Investors are optimistic about the potential for a diplomatic resolution to the conflict, although a temporary cease-fire remains uncertain, with both the U.S. and Iran accusing each other of violations. Vice President J.D. Vance mentioned that U.S. officials withdrew from peace discussions in Pakistan due to disagreements over nuclear disarmament.
The Market’s Past Influences Future Outlook
Overall, economists believe the stock market reflects a general expectation that tensions will ease, the war will wrap up, and oil shipments through the Strait of Hormuz will return to normal. They point out that investors have become accustomed to the notion that President Trump might step back if economic conditions deteriorate too much. This phenomenon has been dubbed the “TACO” deal, representing “Trump Always Chickens Out.”
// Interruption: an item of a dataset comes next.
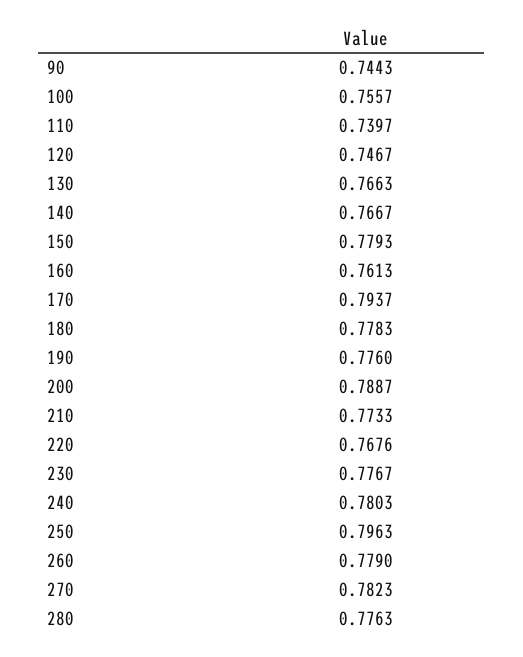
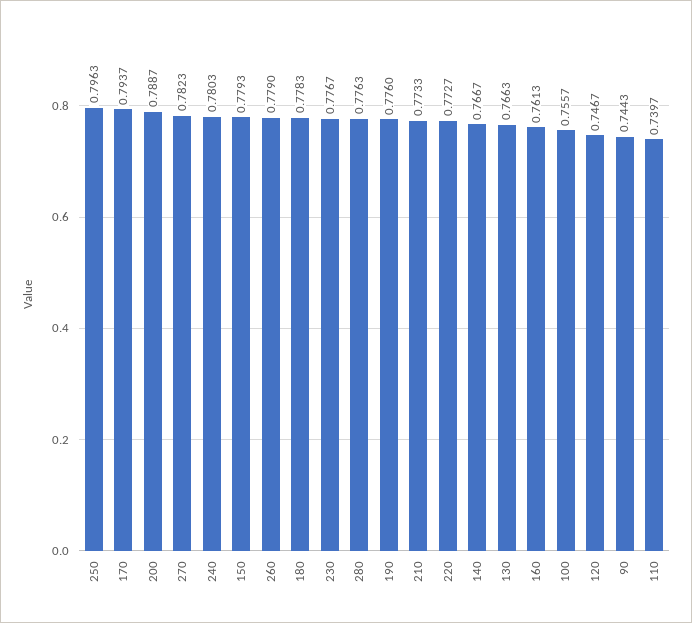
220: 0.7676 -> 0.7727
Zandi explained that investors largely trust that Trump will find a way to pivot or declare victory when necessary. Trump appears to frame his tough negotiations as tactical maneuvers rather than signs of retreat.
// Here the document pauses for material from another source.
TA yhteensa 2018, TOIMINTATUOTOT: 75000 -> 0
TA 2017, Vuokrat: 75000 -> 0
Experts further refer to the events of April 2025, when Trump imposed tariffs that led to a significant drop in the stock market. He later suspended these tariffs for 90 days, resulting in rapid gains for stock prices. “The market has a memory,” Seidle noted.
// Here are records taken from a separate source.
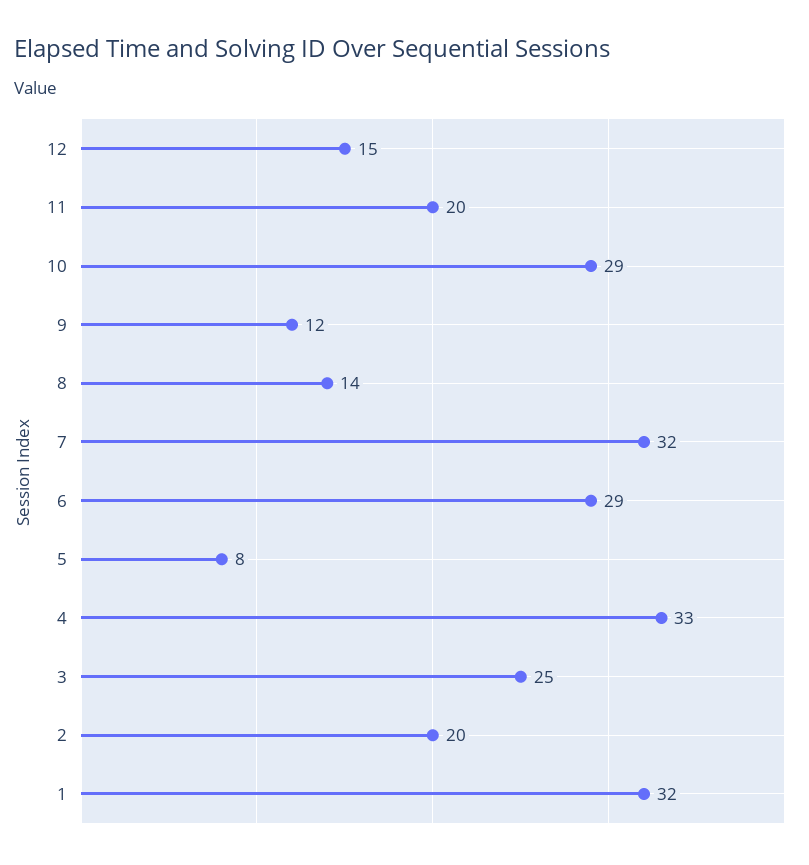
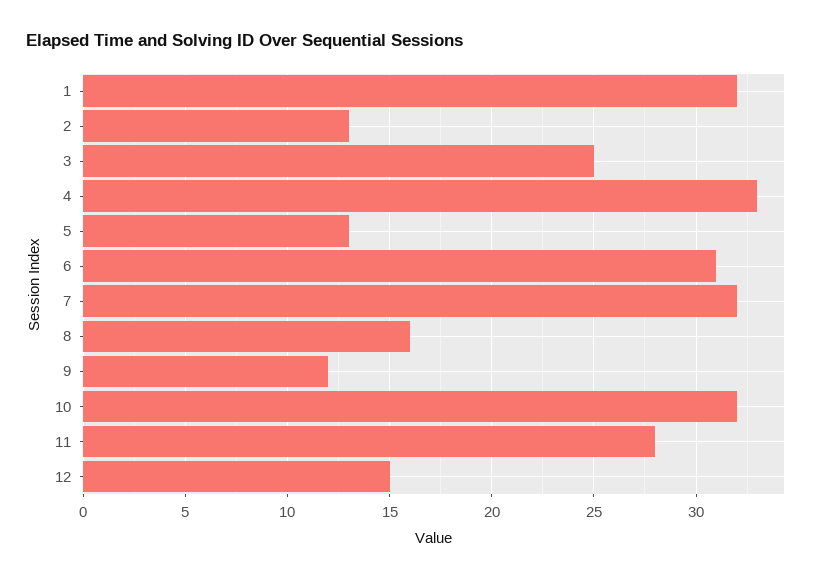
11: 20 -> 28
10: 29 -> 32
8: 14 -> 16
6: 29 -> 31
5: 8 -> 13
2: 20 -> 13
The Influence of Technology Stocks
There are also additional factors enhancing market resilience during wartime. According to Zandi, investor excitement around artificial intelligence and technology stocks plays a major role, as they make up nearly half of the S&P 500’s value. “These stocks maintain their momentum regardless of external conflicts,” he added.
Seidle mentioned that we are currently experiencing a “tech boom,” and investor optimism should persist until they feel the tech cycle is complete.
Moreover, economists observed that consumer spending remains stable, and businesses are reaping higher post-tax profits, thanks to recent Republican legislation that eases investments and lowers tax liabilities.
Looking Ahead
Despite the stock market’s current success, experts caution that economic repercussions from the Iran war are inevitable. Pierre-Olivier Grinchat from the International Monetary Fund noted that while there’s talk of a ceasefire, significant damage has already occurred, and risks remain elevated.
Zandi added that even if the conflict is resolved quickly as anticipated, stock prices are unlikely to see substantial increases until it’s clear that the U.S. has successfully navigated the war’s implications. If investors misjudge the situation and Trump doesn’t withdraw quickly, a major downturn could follow—a “full-blown correction” marked by declines of 10% or more.
Ultimately, experts advise that amid such uncertainty, long-term investors should adhere to their strategies and disregard short-term market fluctuations. As Seidle pointed out, timing the market is quite challenging, and a long-term perspective is generally more beneficial during periods of volatility.